Work to be completed —
Only one stretch of the data below is wanted: the lines from the one with "PROGRAMAÇÃO EM IRECÊ COM" through the one with "CAATINGA COM PROGRAMAÇÃO", repeated exactly.

[[ Dataset extract, beginning ]]

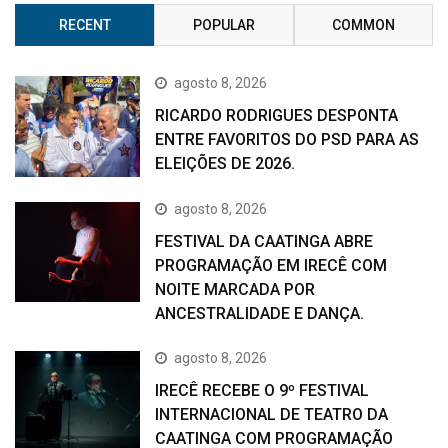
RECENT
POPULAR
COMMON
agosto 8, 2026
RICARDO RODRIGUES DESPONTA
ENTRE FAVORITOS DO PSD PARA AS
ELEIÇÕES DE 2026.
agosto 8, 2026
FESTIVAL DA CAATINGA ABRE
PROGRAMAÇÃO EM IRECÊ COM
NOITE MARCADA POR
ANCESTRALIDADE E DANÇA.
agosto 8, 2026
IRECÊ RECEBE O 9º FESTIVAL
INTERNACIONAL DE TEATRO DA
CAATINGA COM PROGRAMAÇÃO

[[ Dataset extract, end ]]
[[ Dataset extract, beginning ]]

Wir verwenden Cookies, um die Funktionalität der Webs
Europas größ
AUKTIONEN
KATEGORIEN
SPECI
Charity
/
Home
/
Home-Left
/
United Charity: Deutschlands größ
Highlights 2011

[[ Dataset extract, end ]]

Solved exercise —
PROGRAMAÇÃO EM IRECÊ COM
NOITE MARCADA POR
ANCESTRALIDADE E DANÇA.
agosto 8, 2026
IRECÊ RECEBE O 9º FESTIVAL
INTERNACIONAL DE TEATRO DA
CAATINGA COM PROGRAMAÇÃO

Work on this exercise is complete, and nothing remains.